Linux Top commands

Source: Internet
Author: User

Linux Top commands

View multi-core CPU commands

Mpstat-p all and sar-P ALL

Description: sar-p all> aaa.txt redirects the output content to the aaa.txt file.

 

Top commands are often used to monitor linux system conditions, such as cpu and memory usage. Programmers generally know this command, but it is strange that few people can use it well, for example, the memory value in the top monitoring view has many misinterpretations.

This article describes the meaning of various data in the top view through top monitoring of a running WEB server, and sorts the fields of various processes (tasks) in the view.

 

Top entry View

Top view 01

[Top View 01] is the basic view of top. We will use this view to explain the meaning of each data.

The first line:
10:01:23-current system time
126 days,-the system has been running for 126 days, 14 hours, and 29 minutes (no restart during this period)
2 users-there are currently two users logging on to the system
Load average: 1.15, 1.42, 1.44-load average, the three numbers after which are 1 minute, 5 minutes, and 15 minutes respectively.

The load average data checks the number of active processes every five seconds and then calculates the value based on a specific algorithm. If this number is divided by the number of logical CPUs, the system is overloaded when the result is higher than 5.

Row 2:
Tasks-task (process), the system now has a total of 183 processes, of which one is running, 182 are sleeping, and 0 are stoped, zombie status (zombie) has 0.

Row 3: cpu status
6.7% us-Percentage of CPU used by user space.
0.4% sy-Percentage of CPU occupied by kernel space.
0.0% ni-Percentage of CPU used by processes with changed priorities
92.9% id-Percentage of idle CPU
0.0% percentage of CPU occupied by wa-IO wait
0.0% hi-Percentage of CPU used by Hardware IRQ
0.0% CPU usage of si-Soft Interrupt (Software Interrupts)

Here, the CPU usage rate is different from that of windows. If you do not understand the user space and kernel space, you need to recharge your instance.

Row 4: memory status
8306544 k total-total physical memory (8 GB)
7775876 k used-total memory in use (7.7 GB)
530668 k free-total idle memory (530 MB)
79236 k buffers-cache memory (79 M)

Row 5: swap Partition
2031608 k total-total swap zone (2 GB)
2556 k used-Total number of swap zones used (2.5 M)
2029052 k free-Total number of free swap areas (2 GB)
4231276 k cached-total buffer swap zone (4 GB)

It should be noted that the concept of memory in windows cannot be used to understand the data. If the server is "dangerous" in windows mode: 8 GB memory is left with only MB of available memory. Linux memory management has its own particularity, And the complexity needs to be explained in a book. Here is just a simple introduction and our traditional concepts (windows) are different.

In Row 4, the total memory used (used) refers to the number of memories currently controlled by the system kernel.
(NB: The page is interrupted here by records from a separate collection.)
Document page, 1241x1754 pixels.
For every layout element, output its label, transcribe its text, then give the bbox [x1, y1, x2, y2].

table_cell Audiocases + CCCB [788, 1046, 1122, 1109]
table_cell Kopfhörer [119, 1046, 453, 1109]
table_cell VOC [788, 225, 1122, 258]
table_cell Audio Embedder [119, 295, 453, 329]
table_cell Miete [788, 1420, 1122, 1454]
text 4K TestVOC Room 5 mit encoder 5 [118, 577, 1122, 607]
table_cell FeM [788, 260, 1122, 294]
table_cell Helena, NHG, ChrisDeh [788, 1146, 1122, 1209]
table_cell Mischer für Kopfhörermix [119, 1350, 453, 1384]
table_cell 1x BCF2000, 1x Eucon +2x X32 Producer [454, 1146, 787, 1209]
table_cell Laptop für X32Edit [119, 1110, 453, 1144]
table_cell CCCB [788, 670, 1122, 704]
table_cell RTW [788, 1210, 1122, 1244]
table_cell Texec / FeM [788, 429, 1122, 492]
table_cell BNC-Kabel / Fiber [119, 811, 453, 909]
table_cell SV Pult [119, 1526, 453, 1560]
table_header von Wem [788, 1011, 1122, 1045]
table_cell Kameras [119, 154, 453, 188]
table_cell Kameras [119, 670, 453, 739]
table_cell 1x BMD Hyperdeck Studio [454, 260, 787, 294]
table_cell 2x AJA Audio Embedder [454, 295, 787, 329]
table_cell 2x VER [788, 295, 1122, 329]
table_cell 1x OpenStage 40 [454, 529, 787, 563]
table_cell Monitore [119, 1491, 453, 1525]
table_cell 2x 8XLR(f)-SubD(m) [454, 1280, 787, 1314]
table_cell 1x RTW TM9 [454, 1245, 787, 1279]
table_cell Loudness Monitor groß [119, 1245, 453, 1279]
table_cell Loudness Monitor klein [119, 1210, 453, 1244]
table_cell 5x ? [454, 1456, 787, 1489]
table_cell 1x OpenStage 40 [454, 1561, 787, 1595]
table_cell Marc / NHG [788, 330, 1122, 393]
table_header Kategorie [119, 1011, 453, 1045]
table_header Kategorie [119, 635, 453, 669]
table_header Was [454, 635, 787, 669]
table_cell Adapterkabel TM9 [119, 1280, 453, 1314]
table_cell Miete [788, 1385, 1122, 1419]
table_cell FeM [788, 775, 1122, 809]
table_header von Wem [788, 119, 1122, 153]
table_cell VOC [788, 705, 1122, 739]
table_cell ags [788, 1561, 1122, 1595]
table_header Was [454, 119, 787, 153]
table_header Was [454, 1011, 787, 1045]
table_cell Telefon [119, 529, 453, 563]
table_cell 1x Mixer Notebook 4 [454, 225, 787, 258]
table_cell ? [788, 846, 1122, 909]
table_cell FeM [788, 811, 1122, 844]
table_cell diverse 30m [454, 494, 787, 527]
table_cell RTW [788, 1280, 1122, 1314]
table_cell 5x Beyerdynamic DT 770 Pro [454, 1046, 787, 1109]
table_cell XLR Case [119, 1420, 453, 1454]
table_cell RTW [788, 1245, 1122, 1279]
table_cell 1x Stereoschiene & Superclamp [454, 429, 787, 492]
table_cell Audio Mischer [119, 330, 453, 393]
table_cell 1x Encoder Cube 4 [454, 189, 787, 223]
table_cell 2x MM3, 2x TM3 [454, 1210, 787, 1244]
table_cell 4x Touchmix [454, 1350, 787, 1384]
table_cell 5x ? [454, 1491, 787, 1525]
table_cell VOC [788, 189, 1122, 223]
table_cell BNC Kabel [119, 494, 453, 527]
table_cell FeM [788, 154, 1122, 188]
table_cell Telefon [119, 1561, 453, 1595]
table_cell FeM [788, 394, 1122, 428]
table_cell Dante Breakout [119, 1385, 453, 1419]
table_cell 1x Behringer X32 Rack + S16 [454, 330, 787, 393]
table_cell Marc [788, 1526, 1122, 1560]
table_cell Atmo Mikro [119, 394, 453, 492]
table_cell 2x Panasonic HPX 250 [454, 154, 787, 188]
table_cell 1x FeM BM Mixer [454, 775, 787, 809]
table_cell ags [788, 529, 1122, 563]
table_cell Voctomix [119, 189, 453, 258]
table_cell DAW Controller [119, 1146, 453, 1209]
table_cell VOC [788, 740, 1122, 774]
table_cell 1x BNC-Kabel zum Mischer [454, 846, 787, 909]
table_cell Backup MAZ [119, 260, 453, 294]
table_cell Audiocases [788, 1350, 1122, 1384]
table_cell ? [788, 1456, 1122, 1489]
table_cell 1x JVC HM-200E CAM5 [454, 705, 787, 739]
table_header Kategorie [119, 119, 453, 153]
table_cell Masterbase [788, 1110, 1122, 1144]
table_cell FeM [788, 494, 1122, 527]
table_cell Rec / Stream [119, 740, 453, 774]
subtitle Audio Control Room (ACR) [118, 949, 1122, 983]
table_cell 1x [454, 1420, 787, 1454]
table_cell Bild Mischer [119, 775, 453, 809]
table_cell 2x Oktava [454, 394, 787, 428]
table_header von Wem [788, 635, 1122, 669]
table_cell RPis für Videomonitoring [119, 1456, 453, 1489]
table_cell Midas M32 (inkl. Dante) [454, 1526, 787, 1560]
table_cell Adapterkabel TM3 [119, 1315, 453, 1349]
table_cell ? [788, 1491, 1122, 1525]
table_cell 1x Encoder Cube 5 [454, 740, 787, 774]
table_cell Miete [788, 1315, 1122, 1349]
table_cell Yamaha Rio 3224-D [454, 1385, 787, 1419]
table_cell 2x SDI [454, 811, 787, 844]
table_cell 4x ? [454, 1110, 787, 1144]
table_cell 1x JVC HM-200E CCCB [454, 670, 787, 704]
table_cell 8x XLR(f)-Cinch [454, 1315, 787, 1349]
The total idle memory (free) is the amount of memory that the kernel has not yet incorporated into its control scope. The memory included in the kernel management is not always in use, but also the memory that can be reused in the past, the kernel does not return the reusable memory to free. Therefore, free memory will become fewer and fewer on linux, but you don't have to worry about it.

If you calculate the number of available memory out of habit, there is an approximate formula: free in the fourth row + buffers in the fourth row + cached in the fifth row, according to this formula, the available memory of this server is 530668 + 79236 + 4231276 = 4.7 GB.

For memory monitoring, we need to monitor the used of the fifth-line swap partition in top. If this value is constantly changing, it means that the kernel is constantly exchanging data between memory and swap, this is the real insufficient memory.

Row 6 is empty

Line 7: Status monitoring of processes (tasks)
PID-process id
USER-process owner
PR-process priority
NI-nice value. A negative value indicates a high priority, and a positive value indicates a low priority.
VIRT-Total virtual memory used by the process, in kb. VIRT = SWAP + RES
RES-physical memory used by the process, not swapped out, in kb. RES = CODE + DATA
SHR-shared memory size, in kb
S-Process status. D = non-disruptive sleep state R = running S = sleep T = tracking/stopping Z = botnets
% CPU-Percentage of CPU time occupied since the last update
% MEM-Percentage of physical memory used by the Process
TIME +-total cpu time used by the process, in the unit of 1/100 seconds
COMMAND-process name (COMMAND name/COMMAND line)

Multi-U multi-core CPU monitoring

In the top basic view, press the keyboard number "1" to monitor the status of each logical CPU:

Top view 02

Observe that the server has 16 logical CPUs, which are actually 4 physical CPUs.